246  人間と話す天使は、自分自身の言葉で話さないで、人間の言葉で話します。人間の知っている他の言葉でも話しますが、その人間に知られていない言葉では話しません。
このようであることの理由は、天使は人間と話すとき、自分自身を人間へ向けて、彼に結合させ、その結合により両者が同じ思考の中にいるようになるからです。人間の思考は記憶に密着しており、ここから話し方が流れ出るので、両者は同じ言葉の中にいます。
それゆえ、天使または霊は人間のもとに来るとき、彼へ向かって方向転換することによって彼と結合し、彼の記憶のすべての中に入り、人間が知ることを、またその言葉も、ほとんど自分自身から知っているとしか思えないほどになります。

[2]私が天使とこの事柄について話したとき、私は、「あなたがた〔天使〕はもしかして、私の母語で、私と話していると思うかもしれません、そのように思われるからです。そのときそれでも話している者はあなたがた〔天使〕ではなく、私です。このことは、天使は人間の言葉を一つも発音することができませんし(237)、さらにまた、人間の言葉は自然的であり、あなたがたは霊的であり、霊的な者は何らかのものを自然的に表明することができないことから、明らかにすることができます」と言いました。
これに応えて彼らは、「私たちは、人間と話すとき、彼の霊的な思考と結合していることを知っています。しかし、その人間の霊的な思考は彼の自然的な思考に流入するので、またその自然的な思考は彼の記憶に密着しているので、それゆえ、その言葉は自分のもののように思え、彼のすべての知識も同様です。このことの生じる理由は、このような結合が人間のもとにあり、いわば天界が挿入されることを主が喜ばれるからです。
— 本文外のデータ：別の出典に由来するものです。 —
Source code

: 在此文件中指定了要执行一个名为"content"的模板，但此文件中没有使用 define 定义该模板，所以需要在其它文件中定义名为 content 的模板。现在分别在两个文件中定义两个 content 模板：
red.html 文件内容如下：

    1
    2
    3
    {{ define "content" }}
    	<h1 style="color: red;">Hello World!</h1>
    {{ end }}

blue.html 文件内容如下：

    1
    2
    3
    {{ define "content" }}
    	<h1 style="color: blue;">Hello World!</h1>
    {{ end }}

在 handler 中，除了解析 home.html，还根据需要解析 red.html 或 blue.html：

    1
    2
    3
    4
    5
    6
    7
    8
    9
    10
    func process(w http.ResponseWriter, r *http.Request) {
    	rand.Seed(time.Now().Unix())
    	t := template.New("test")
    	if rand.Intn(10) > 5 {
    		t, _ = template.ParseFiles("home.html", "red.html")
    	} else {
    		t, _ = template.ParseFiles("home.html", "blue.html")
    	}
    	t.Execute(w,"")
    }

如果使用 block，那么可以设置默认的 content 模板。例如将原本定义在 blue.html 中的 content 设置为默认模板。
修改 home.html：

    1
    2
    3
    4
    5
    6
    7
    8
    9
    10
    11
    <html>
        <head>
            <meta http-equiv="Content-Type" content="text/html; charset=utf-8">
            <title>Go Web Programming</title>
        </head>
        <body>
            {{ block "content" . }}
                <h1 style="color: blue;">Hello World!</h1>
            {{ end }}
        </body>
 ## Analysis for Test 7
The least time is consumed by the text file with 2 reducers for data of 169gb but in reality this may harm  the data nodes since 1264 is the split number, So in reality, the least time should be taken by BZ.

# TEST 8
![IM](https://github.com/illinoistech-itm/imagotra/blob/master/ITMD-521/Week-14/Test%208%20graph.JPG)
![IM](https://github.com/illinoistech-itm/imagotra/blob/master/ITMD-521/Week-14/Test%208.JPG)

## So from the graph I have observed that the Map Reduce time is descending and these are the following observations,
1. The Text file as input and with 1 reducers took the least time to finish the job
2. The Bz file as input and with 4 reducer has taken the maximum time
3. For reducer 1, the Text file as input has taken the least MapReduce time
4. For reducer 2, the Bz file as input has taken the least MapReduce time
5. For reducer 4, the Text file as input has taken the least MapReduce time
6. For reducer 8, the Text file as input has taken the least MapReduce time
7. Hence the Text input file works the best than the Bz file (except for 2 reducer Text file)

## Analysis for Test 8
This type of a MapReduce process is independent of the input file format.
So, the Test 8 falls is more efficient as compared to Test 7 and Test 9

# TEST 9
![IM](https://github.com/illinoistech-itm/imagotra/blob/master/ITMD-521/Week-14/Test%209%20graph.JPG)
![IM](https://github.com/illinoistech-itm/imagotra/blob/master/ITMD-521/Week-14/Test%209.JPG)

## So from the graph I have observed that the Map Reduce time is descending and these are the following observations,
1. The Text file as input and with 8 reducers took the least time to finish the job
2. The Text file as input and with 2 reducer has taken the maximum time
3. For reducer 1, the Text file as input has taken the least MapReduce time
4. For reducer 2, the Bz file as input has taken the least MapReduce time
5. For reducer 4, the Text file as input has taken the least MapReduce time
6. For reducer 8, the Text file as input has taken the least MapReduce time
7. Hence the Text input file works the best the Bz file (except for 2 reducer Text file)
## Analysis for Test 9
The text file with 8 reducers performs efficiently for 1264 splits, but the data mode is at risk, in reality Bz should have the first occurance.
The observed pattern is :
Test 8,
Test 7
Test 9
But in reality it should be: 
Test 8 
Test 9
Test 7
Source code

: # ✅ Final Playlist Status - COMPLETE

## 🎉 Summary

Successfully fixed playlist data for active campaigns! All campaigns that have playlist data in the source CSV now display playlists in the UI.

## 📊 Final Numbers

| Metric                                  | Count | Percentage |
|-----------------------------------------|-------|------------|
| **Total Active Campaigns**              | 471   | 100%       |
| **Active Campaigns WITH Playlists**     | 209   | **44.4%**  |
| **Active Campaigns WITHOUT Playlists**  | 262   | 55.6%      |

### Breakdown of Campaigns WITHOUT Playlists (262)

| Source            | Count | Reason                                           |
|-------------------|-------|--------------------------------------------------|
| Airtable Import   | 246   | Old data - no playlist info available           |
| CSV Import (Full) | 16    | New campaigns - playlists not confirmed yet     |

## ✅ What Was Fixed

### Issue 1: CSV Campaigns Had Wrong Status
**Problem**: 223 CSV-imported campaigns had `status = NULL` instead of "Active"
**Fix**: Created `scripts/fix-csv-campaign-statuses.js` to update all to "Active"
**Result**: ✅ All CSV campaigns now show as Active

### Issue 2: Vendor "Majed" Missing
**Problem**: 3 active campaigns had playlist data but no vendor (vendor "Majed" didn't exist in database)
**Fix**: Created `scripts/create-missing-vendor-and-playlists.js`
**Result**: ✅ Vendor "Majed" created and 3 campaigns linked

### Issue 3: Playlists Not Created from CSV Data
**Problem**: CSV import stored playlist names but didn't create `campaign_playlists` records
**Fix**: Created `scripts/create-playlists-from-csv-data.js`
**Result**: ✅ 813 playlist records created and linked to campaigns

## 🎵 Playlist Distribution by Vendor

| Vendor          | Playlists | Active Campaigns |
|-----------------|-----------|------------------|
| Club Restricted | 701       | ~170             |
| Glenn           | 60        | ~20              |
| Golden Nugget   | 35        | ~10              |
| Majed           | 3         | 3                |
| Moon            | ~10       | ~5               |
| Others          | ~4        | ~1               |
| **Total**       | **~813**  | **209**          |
しかし、今日の人間の状態は別のものであって、それで、もはやこのような結合は、天使との間にはなく、天界にいない霊との間にあります」と言いました。
[3]同じこの事柄について私は霊ともまた話しました。しかし、彼らは人間が話すことを信じようとしないで、人間の中の自分たちが話すことを、さらに自分たちが知っていることを人間は知らないで、自分たちだけが知っており、また人間が知ったことはすべて自分たちからであることを信じていました――私は、そのようではないことを多くのことにより証明したかったのですが、しかし、むだでした。
霊によって特に何が意味され、また天使によって特に何が意味されるか、あとで霊たちの世界について扱うので、そこで語ります。